“Four hours passed by, the giant was replaced by another bandit. Danglars, who really began to experience sundry gnawings at the stomach, rose softly, again applied his eye to the crack of the door, and recognized the intelligent countenance of his guide. It was, indeed, Peppino, who was preparing to mount guard as comfortably as possible by seating himself opposite to the door, and placing between his legs an earthen pan, containing chick-pease stewed with bacon. Near the pan he also placed a pretty little basket of grapes and a bottle of Vin d’Orvieto. Peppino was decidedly an epicure. While witnessing these preparations, Danglars’ mouth watered.... ‘I can almost imagine,’ said he, ‘that I were at the Café de Paris.’”
Dumas, like every strong personality, had his friends and his enemies. It is doubtful which class was in the ascendency as to numbers. When asked, on one occasion, when he had been dining at the Café de Paris, if he were an archæologist,—he had been admiring a cameo portrait of Julius Cæsar,—he replied, “No, I am absolutely nothing.” His partisans were many, and they were as devoted as his enemies were jealous and uncharitable. Continuing, he said, “I admire this portrait in the capacity of Cæsar’s historian.” “Indeed,” said his interlocutor, “it has never been mentioned in the world of savants.” “Well,” said Dumas, “the world of savants never mentions me.”
This may be conceit or modesty, accordingly as one takes one view or another. Dumas, like most people, was not averse to admiration. Far from it. He thrived exceedingly on it. But he was, as he said, very much alone, and quite felt a nobody at times. Of his gastronomic and epicurean abilities he was vainly proud.
The story is told of the sole possession by Dumas of a certain recipe for stewed carp. Véron, the director of the opera, had instructed his own cook to serve the celebrated dish; she, unable to concoct it satisfactorily, announced her intention of going direct to the novelist to get it from his own lips. Sophie must have been a most ingenious and well-informed person, for she approached Dumas in all hostility and candour. She plunged direct into the subject, presuming that he had acquired the knowledge of this special tidbit from some outside source.
Dumas was evidently greatly flattered, and gave her every possible information, but the experiment was not a success, and the fair cordon-bleu began to throw out the suspicion that Dumas had acquired his culinary accomplishments from some other source than that he had generally admitted. It was at this time that Dumas was at the crux of his affairs with his collaborators.
Accordingly Sophie made her pronouncement that it was with Dumas’ cooking as it was with his romances, and that he was “un grand diable de vaniteux.”

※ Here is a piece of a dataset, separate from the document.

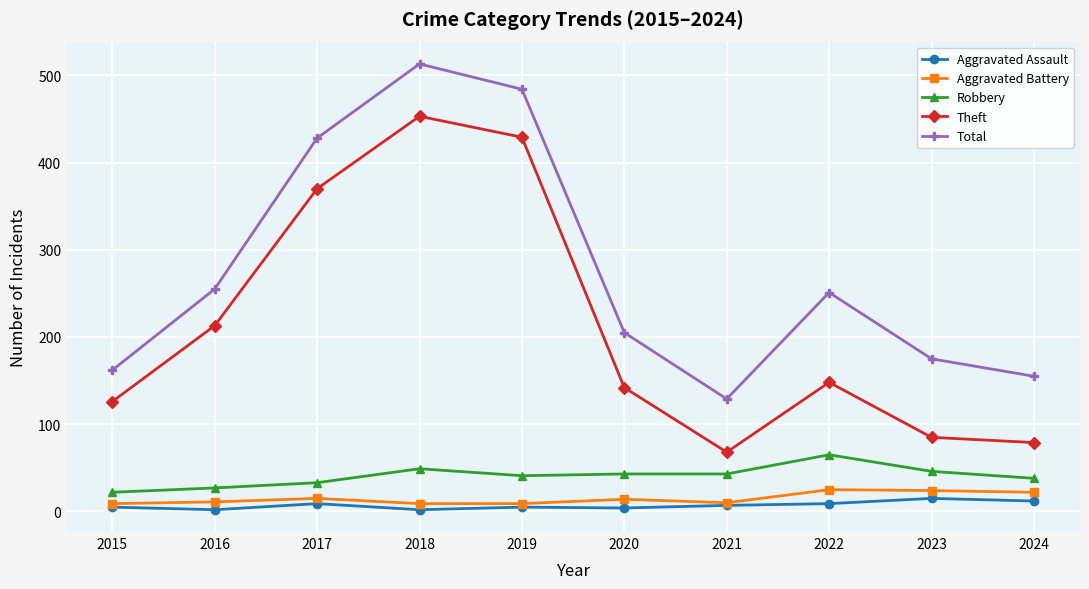

What is the sum of the Aggravated Assault values at 2021 and 2024?

19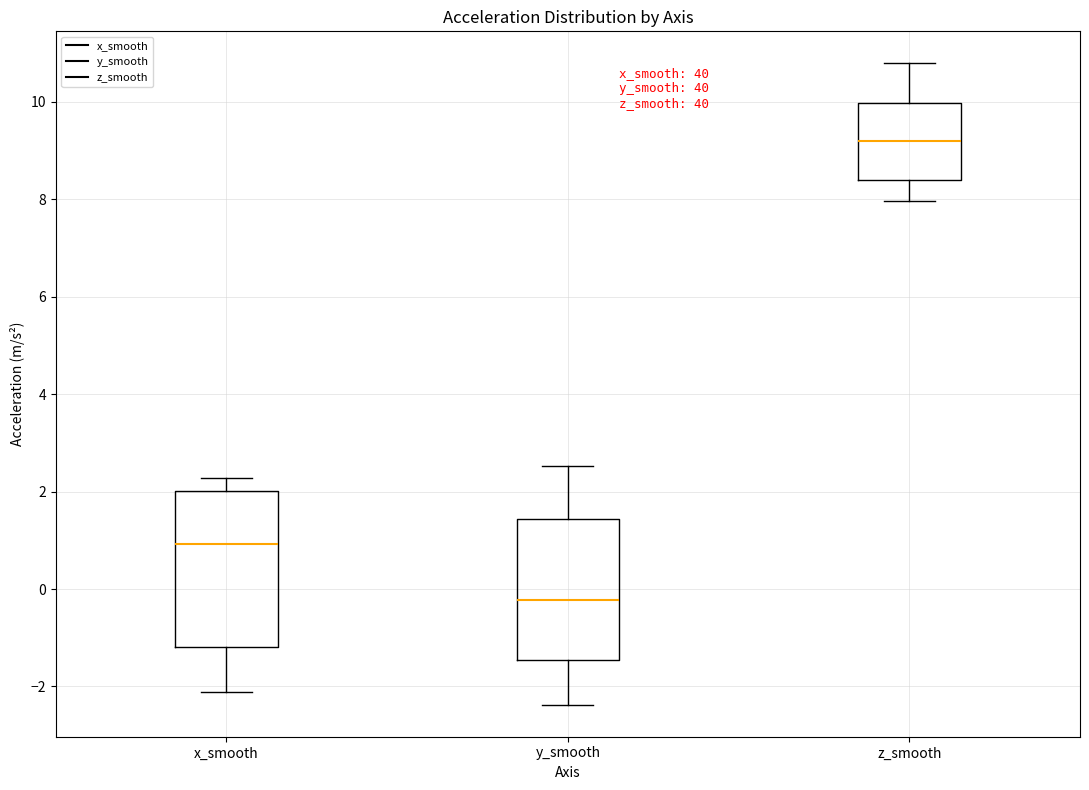

Where is the lower edge of the box for x_smooth on the y-axis? The values are not printed on the chart, so give them approximately, as read against the axis.

-1.2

At his home in the Rue Chaussée d’Antin Dumas served many an epicurean feast to his intimates; preparing, it is said, everything with his own hands, even to the stripping of the cabbage-leaves for the soupe aux choux, “sleeves rolled up, and a large apron around his waist.”
A favourite menu was soupe aux choux, the now famous carp, a ragoût de mouton, à l’Hongroise; roti de faisans, and a salade Japonaise—whatever that may have been; the ices and gateaux being sent in from a pâtissier’s.
The customs of the theatre in Paris are, and always have been, peculiar. Dumas himself tells how, upon one occasion, just after he had come permanently to live there, he had placed himself beside an immense queue of people awaiting admission to the Porte St. Martin.